Разумные существа в состоянии заметить опасность, но тогда, когда уже поздно. Избавившись от религиозных верований, манящих исполнением сиюминутных, только сиюминутных желаний, цивилизации пытаются притормозить свой разгон, но это уже невозможно. Даже там, где их не раздирают никакие внутренние антагонизмы.

У найденыша с Титана было время, чтобы задавать вопросы и выслушивать ответы. От размышлений о себе и о мире — называемых на Земле философией — Разумные Существа переходят к делам и тогда осознают: что бы ни вызвало их к жизни, оно не дало им ничего более достоверного, чем смерть. Именно ей они обязаны своим возникновением, потому что без нее не действовала бы в течение миллиардов лет изменчивость появляющихся и гибнущих видов. Их произвело на свет несметное число всех смертей археозоя, палеозойской эры, последующих геологических эпох, и заодно с Разумом они получают уверенность в своей смертности. Вскорости, спустя десяток с лишним столетий после этого диагноза, они разгадывают родительские методы Натуры, этой столь же коварной, сколь и бесполезной технологии самопроисходящих процессов, к которым прибегает Природа, чтобы предоставить поприще для очередных форм жизни. Технология эта вызывает у людей изумление до тех пор, пока остается им недоступна. Однако этот период недолог. Похитив секреты растений, животных, собственных тел, они преображают среду, то есть себя, и этот рост владычества невозможно насытить. Они могут выйти в Космос — чтобы воочию убедиться, как он чужд им и как беспощадно печать животного происхождения оттиснута на их телах. Они преодолевают и это отчуждение и вскоре остаются последним реликтом биологического наследства внутри созданной техносферы. Они расстаются не только с прежней нуждой, голодом, эпидемиями, множеством старческих недугов: они могут расстаться и со смертными телами. Этот шанс появляется внезапно, как фантасмагорический, далекий, ужасающий перекресток.

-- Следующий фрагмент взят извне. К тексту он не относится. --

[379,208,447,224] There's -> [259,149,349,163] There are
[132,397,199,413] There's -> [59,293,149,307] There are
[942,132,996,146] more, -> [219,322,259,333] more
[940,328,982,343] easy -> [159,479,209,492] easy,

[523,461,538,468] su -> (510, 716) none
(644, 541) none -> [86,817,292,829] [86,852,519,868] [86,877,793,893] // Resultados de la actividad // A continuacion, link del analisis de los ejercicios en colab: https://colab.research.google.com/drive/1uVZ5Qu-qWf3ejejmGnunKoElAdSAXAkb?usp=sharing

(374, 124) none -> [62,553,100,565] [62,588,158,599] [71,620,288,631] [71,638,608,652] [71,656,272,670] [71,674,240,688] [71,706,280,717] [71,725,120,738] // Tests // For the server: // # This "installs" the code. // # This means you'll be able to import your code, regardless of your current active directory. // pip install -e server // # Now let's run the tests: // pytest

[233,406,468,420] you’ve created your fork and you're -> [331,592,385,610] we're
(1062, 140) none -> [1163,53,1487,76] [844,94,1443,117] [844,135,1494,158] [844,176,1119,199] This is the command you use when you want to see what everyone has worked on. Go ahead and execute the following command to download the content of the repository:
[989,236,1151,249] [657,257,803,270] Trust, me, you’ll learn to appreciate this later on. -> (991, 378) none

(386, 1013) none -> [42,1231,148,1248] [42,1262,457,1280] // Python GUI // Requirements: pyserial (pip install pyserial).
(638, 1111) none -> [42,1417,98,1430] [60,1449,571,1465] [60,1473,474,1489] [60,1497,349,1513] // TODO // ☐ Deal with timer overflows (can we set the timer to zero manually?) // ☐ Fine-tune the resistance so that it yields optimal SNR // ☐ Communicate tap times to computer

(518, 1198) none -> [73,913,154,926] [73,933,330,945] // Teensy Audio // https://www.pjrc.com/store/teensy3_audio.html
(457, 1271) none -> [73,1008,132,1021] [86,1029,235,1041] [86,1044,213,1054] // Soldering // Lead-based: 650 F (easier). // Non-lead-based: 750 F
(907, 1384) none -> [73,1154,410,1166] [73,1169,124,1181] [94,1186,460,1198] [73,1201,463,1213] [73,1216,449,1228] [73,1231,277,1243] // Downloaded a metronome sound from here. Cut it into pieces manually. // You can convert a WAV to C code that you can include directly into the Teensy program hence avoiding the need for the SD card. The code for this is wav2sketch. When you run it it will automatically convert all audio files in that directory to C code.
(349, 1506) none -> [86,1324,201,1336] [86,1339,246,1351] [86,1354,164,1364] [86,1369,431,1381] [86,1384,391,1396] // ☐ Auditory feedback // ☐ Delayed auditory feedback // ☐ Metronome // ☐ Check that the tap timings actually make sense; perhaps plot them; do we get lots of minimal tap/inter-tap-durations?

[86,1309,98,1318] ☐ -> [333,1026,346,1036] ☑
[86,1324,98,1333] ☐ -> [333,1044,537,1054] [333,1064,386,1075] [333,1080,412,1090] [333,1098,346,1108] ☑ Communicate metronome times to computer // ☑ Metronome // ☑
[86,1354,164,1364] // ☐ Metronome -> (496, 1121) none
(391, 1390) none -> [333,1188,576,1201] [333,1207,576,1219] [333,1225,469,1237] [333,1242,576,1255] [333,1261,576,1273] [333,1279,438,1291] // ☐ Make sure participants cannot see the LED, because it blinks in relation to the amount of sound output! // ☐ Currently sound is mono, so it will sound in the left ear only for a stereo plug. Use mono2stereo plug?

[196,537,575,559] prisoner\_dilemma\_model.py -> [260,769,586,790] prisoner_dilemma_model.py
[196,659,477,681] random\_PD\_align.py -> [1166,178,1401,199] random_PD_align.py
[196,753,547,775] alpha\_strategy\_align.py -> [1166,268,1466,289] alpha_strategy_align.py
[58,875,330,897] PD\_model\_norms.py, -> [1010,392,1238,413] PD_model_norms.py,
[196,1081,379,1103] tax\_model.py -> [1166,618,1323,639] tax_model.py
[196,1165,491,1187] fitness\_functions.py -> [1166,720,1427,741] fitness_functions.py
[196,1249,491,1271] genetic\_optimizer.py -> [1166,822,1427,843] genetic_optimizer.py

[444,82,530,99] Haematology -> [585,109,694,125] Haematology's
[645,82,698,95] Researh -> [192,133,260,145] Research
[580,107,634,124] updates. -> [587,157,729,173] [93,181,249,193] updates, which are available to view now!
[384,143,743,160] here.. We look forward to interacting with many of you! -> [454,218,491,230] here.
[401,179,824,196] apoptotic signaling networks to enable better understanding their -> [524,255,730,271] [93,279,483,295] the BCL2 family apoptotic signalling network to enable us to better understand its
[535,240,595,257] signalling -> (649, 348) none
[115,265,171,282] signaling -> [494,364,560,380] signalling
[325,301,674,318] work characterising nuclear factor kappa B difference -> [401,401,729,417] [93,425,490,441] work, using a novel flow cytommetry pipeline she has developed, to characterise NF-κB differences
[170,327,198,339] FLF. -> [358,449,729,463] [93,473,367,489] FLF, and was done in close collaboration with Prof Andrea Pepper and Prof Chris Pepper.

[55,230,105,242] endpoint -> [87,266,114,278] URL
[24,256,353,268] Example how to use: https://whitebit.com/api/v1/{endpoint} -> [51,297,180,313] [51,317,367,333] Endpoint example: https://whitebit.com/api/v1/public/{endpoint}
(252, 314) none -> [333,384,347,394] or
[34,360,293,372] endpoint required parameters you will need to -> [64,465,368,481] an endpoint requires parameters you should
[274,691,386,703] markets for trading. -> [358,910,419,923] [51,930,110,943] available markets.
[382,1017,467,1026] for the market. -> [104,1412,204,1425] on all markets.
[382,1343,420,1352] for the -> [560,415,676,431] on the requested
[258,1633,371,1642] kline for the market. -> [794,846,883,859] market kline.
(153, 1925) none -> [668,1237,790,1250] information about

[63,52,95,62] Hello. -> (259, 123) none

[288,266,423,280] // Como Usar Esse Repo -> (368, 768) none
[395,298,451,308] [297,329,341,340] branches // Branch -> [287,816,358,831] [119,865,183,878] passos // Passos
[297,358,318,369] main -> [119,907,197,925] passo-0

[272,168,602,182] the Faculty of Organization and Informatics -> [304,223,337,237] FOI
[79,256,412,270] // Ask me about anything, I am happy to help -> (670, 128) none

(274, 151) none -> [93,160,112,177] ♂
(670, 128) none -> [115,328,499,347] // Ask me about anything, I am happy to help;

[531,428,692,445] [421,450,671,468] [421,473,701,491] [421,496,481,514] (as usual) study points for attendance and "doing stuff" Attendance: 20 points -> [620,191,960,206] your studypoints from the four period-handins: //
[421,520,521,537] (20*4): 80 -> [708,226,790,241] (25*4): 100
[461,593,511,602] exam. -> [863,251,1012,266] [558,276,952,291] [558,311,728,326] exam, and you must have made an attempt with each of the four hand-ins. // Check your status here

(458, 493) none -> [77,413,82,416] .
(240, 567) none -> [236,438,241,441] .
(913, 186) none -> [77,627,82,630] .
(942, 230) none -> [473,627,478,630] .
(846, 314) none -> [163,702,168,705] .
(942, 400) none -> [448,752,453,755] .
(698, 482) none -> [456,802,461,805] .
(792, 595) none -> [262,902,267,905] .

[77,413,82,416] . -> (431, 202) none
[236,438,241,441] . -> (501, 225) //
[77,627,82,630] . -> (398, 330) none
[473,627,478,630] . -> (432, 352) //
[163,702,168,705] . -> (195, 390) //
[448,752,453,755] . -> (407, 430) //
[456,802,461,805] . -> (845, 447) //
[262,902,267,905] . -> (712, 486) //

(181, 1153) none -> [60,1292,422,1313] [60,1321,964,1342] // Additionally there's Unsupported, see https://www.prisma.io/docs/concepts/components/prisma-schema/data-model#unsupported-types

Такого рода трюизмы, отдававшие довольно мрачным пафосом и какой-то инженерной эсхатологией, найденыш принимал к сведению с неудовольствием. Ему хотелось узнать цель экспедиции, если уж он стал ее невольным участником. Ее программа стала для него притягательной благодаря недавно созданному, но уже ставшему в экзобиологии классическим труду, в котором он впервые увидел диаграмму Ортеги — Нейсселя. Диаграмма показывает развитие психозоя в Космосе — главного его ствола и ответвлений. Начало главного ствола относится к раннему технологическому веку. По времени он непродолжителен, не дает ответвлений в течение тысячи лет — на участке между этапами механических и информационных машин. В следующем тысячелетии информатика скрещивается с биологией, создавая ветвь биотического ускорения. Здесь диагностическая ценность диаграммы, переходящей в прогностическую, ослабевает. Основное течение подкреплено фактами и диаграммами, но его ответвления — всего лишь равнодействующие некоторых теорий; правда, с высокой степенью вероятности поддержанных другими. Критическим распутьем для основного ствола оказывается момент, когда конструкторские возможности Разумных Существ уравниваются с животворной потенцией Природы. Предвидеть дальнейшее развитие отдельно взятой цивилизации невозможно. Это вытекает из самого характера распутья. Часть цивилизаций может остаться на главном стволе, решительно ограничивая автоэволюцию — она возможна, но не осуществляется. Предельный вариант биоконсерватизма: введение законодательства (уставы, конвенции, запрещения с пенитенциарной санкцией), которому в непременном порядке подчинена деятельность, связанная с заимствованиями у Природы. Возникают технологии, направленные на спасение окружающей среды: они должны создать техносферу, не наносящую урона биосфере. Такая задача может быть выполнена — хотя и не обязательно; в этом процессе цивилизация, проходя ряд разрушительных кризисов, испытывает демографические потрясения. Она может многократно приходить в упадок и регенерировать, расплачиваясь за Самоубийственную бездеятельность миллиардами жертв. Тогда установление межзвездной связи не относится к числу ее насущных задач.

Консерваторы из главного ствола должны молчать — это очевидно.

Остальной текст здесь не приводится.